Genetically defined nucleus incertus neurons differ in connectivity and function

Reviewer #1 (Public Review):

Spikol et al. investigate the roles of two distinct populations of neurons in the nucleus incertus (NI). The authors established two new transgenic lines that label gsc2- and rln3a-expressing neurons. They show that the gsc2+ and rln3a+ NI neurons show divergent projection patterns and project to different parts of the interpeduncular nucleus (IPN), which receive inputs from habenula (Hb). Furthermore, calcium imaging shows that gsc2 neurons are activated by the optogenetic activation of the dorsal Hb-IPN and respond to aversive electric shock stimuli, while rln3a neurons are highly spontaneously active. The ablation of rln3a neurons, but not gsc2 neurons, alters locomotor activity of zebrafish larvae.

The strength of the paper is their genetic approach that enabled the authors to characterize many different features of the two genetically targeted populations in the NI. These two neuronal populations are anatomically closely apposed and would have been indistinguishable without their genetic tools. Their analyses provide valuable information on the diverse anatomical, physiological and behavioral functions of the different NI subtypes. On the other hand, these pieces of evidence are only loosely linked with each other to reach a mechanistic understanding of how the NI works in a circuit. For example, the anatomical study revealed the connections from the NI to the IPN, while the optogenetic mapping experiments investigate the other way around, i.e. the connection from the IPN to the NI.

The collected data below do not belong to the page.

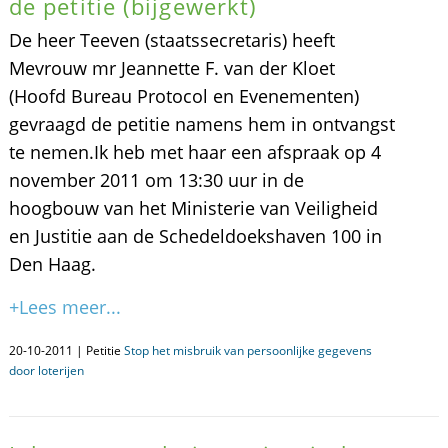
de petitie (bijgewerkt)
De heer Teeven (staatssecretaris) heeft
Mevrouw mr Jeannette F. van der Kloet
(Hoofd Bureau Protocol en Evenementen)
gevraagd de petitie namens hem in ontvangst
te nemen.Ik heb met haar een afspraak op 4
november 2011 om 13:30 uur in de
hoogbouw van het Ministerie van Veiligheid
en Justitie aan de Schedeldoekshaven 100 in
Den Haag.
+Lees meer...
20-10-2011 | Petitie
Stop het misbruik van persoonlijke gegevens
door loterijen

Reviewer #2 (Public Review):

Summary:

Spikol et al performed a technical tour de force by combining numerous novel tools and approaches to investigate for the first time the connectivity and motor functions of nucleus incertus subset of neurons genetically defined by the expression of specific markers in the larval zebrafish brain.

Strengths:

By using expression of the specific markers relaxin 3 and gsc2, the authors generated novel knock-in transgenic lines enabling them to investigate the connectivity, recruitment and roles of these neurons in locomotion. Their work should enable numerous subsequent studies in zebrafish & inspire new paths of investigations in other animal models.

Weaknesses:

More precision is required for the anatomical data and further analysis is needed to describe the recruitment and role in spontaneous exploration of the rln3- and gsc2- expressing neurons.

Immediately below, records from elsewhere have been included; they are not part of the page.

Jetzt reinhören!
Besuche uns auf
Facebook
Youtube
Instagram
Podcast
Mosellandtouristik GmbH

Reviewer #3 (Public Review):

This study uses a range of methods to characterize heterogeneous neural populations within the nucleus incertus (NI). The authors focus on two major populations, expressing gsc2 and rln3a, and present solid evidence that these cells have different patterns of efferent and afferent connectivity, calcium activity and function in control of behavior. Although the study does not go as far as clarifying the role of NI in any specific neural computation or aspect of behavioral control, the findings will be valuable in support of future endeavors to do so. In particular, the authors have made two beautiful knock-in lines that recapitulate endogenous expression pattern of gsc2 and rln3a which will be a powerful tool to study the roles of the relevant NI cells. Experiments are well done and data are high quality and most claims are well supported. However, there are a few issues, detailed below, where I believe additional analysis could strengthen the paper.

• The data very clearly show different patterns of neurites for gsc2 and rln3a neurons in the IPN and the authors interpret these are being axonal arbors. However, can they rule out that some arbors might be dendritic in nature? Notably, they cite the recent Portugues lab study that confirmed that, as in other species, tegmental neurons in zebrafish extend spatially segregated axonal and dendritic arbors into IPN, and the authors speculate that these GABAergic cells might in fact be part of NI.

Author Response

We thank the reviewers for their rigorous and insightful comments, as well as their positive feedback on the manuscript. We agree with reviewer #1 that substantial additional work is needed for a complete mechanistic understanding of how NI circuitry works and we expect that the transgenic tools we generated will be valuable for such experiments. It is noteworthy that specific driver lines do not currently exist for IPN neurons, which limited our ability to perform optogenetic experiments activating the IPN to NI pathway. Reviewer 2 asks for additional clarification and analysis on various experiments, which we intend to address in a revised manuscript. We concur with reviewer #3 that, with the existing data, it is not possible to conclude with certainty that the IPN projections from gsc2 and rln3 NI neurons are solely axonal in nature. Additional experiments with axon- and dendrite- specific markers will be used to resolve this point in future work.